Tuesday 8 January 2013

Greens call on MPs to vote against 'mean and miserable' Welfare Bill


Together we shout (We are Spartacus)
As the Commons debate welfare benefits and ex Coalition Sarah Teather wields her new found conscience the Green Party has called upon all MPs to reject the coalition’s Welfare Benefits Up-rating Bill. 


The Bill, which has its Second Reading in Parliament today, would raise benefits by 1% per year until April 2015. The current policy sees benefits rise in line with inflation, and so welfare recipients will have a real-terms cut. 

In the debate Caroline Lucas said that this was 'mean and miserable legislation' by a 'mean and miserable' government.


Natalie Bennett, leader of the Green Party, said::
MPs are being asked whether they are prepared to deliberately, with all of the facts before them, choose to significantly reduce the living standards of millions of their voters.
 

We can start with the one in five UK workers paid less than a living wage – who either as parents, or as householders, will have been receiving state support to enable them to continue to live. The responsibility should being lying with their employers - if they all paid a living wage the net benefit to the government would be about  £7.5 billion - but the government is showing no inclination to lift the minimum wage to a liveable level, ending the past decades of corporate welfare payments. 


We can also add in the hundreds of thousands of people surviving – not living, but surviving - on the measly sum of £71/week or less in job seekers’ allowance.


And we can add in millions of children.
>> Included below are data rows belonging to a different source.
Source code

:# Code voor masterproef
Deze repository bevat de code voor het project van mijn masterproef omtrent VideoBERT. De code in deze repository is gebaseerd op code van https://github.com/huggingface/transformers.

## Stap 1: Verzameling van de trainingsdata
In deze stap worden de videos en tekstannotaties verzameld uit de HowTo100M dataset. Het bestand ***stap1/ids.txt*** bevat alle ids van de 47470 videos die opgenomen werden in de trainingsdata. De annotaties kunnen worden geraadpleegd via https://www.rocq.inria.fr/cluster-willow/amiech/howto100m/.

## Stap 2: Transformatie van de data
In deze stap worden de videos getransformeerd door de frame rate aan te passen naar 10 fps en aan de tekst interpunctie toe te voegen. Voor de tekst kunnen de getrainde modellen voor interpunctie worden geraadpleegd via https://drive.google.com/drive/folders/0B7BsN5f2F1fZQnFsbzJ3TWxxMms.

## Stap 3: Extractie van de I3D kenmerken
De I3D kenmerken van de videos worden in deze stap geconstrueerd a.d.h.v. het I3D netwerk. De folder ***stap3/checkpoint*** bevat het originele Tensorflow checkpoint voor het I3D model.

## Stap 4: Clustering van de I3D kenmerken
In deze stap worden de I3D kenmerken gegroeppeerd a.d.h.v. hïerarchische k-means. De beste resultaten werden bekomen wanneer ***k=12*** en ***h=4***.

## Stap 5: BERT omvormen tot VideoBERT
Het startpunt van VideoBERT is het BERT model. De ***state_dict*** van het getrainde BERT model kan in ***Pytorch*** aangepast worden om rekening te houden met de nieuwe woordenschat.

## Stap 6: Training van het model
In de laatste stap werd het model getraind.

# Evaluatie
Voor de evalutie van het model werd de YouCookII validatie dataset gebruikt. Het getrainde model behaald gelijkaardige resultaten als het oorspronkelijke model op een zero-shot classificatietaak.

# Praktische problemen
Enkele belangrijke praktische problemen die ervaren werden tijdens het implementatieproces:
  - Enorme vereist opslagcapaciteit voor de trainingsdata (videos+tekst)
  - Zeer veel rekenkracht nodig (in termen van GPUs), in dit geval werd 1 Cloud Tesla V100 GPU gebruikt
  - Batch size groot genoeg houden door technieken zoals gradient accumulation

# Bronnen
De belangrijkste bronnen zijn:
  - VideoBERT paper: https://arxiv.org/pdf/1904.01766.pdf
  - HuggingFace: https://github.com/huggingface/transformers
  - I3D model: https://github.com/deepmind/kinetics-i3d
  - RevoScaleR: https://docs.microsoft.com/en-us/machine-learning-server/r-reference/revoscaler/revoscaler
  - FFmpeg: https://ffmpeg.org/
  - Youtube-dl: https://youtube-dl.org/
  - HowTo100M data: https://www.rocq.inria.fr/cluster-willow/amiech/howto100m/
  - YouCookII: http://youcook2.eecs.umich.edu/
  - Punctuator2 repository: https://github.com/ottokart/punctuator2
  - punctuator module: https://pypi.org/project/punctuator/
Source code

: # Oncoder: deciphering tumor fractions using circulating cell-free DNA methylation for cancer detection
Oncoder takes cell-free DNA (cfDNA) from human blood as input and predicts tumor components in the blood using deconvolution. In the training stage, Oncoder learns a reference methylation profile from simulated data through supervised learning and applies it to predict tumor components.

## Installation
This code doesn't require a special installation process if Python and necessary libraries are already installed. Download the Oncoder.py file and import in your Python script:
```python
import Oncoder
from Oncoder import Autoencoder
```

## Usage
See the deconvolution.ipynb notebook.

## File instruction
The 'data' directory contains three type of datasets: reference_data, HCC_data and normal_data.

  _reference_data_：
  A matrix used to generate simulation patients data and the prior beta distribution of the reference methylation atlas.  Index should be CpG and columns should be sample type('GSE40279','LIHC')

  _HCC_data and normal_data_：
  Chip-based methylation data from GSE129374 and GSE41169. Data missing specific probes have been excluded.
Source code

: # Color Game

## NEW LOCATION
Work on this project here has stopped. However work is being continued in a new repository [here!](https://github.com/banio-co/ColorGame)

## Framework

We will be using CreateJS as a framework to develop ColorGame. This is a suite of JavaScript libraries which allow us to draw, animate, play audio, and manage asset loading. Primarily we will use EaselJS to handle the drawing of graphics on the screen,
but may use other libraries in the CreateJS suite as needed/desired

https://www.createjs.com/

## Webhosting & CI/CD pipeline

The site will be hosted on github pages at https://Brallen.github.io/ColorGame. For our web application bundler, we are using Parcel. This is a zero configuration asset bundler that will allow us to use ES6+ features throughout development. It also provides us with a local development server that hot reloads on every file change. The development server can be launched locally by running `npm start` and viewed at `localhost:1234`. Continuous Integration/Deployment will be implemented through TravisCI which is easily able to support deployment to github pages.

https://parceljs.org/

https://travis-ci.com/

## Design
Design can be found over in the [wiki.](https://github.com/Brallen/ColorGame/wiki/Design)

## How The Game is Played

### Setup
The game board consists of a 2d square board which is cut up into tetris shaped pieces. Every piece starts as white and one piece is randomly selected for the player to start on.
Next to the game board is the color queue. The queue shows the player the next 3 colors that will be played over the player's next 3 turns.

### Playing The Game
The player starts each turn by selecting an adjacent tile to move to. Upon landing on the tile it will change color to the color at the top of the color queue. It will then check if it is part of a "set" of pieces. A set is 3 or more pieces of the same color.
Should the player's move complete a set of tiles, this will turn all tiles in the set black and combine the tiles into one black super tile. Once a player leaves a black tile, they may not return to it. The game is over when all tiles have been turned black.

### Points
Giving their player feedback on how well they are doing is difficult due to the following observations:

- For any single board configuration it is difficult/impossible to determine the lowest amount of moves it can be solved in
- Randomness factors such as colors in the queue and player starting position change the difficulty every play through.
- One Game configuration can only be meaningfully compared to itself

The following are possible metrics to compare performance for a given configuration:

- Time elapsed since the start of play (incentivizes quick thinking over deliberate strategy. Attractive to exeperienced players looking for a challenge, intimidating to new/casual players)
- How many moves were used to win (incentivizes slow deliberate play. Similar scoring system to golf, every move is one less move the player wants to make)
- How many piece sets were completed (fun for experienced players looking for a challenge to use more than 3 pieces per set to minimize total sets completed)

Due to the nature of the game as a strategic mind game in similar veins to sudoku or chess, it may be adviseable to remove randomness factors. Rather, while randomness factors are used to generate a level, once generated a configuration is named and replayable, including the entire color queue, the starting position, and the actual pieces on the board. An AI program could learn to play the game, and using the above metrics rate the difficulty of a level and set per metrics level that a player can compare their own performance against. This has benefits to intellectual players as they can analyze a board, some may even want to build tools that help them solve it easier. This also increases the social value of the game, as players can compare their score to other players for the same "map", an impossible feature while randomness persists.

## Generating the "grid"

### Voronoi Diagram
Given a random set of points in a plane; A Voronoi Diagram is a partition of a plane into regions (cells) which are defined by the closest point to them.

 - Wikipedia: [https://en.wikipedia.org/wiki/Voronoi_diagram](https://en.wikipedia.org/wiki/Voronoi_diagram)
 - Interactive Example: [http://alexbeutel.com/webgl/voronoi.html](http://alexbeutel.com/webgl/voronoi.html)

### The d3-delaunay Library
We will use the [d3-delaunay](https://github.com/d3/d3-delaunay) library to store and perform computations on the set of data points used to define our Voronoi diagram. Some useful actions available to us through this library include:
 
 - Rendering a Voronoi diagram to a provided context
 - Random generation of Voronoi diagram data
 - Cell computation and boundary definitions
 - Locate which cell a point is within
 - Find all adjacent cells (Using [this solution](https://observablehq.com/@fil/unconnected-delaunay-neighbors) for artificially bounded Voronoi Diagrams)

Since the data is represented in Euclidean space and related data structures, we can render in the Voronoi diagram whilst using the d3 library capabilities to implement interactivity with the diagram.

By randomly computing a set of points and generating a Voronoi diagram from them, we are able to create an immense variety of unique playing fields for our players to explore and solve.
As the Child Poverty Action group says, the Bill can “only increase absolute child poverty, relative child poverty and material deprivation for children”.  Its figures show that having slowly got the rate of child poverty below 20%, the rate is set under this regime to leap back to 25% in a decade.

Not only is the cut immoral, but it is economically illiterate - facing the clear risk of a triple-dip recession, the government is planning to pull millions of pounds out of the pockets of people who, had they received it, would certainly have fed the money back into the economy in buying food, buying energy, and buying services.

The Green Party argues that the only ethical and effective way of reducing social security costs is to create jobs - not slash budgets. 


Natalie said: 
What we need to do in the longer term is change the direction of the British economy – bring manufacturing and food production back to Britain, restore strong, diverse local economies built around small businesses and co-operatives paying decent wages on which their staff can build lives and communities.


That’s a longterm project – but today we can think about the British people – the nurses, the soldiers, the teaching staff, the local government workers, and yes, the unemployed – and say no to the Welfare Benefits Up-rating Bill.

That’s what Green MP Caroline Lucas will be doing in Westminster today. What’s your MP doing?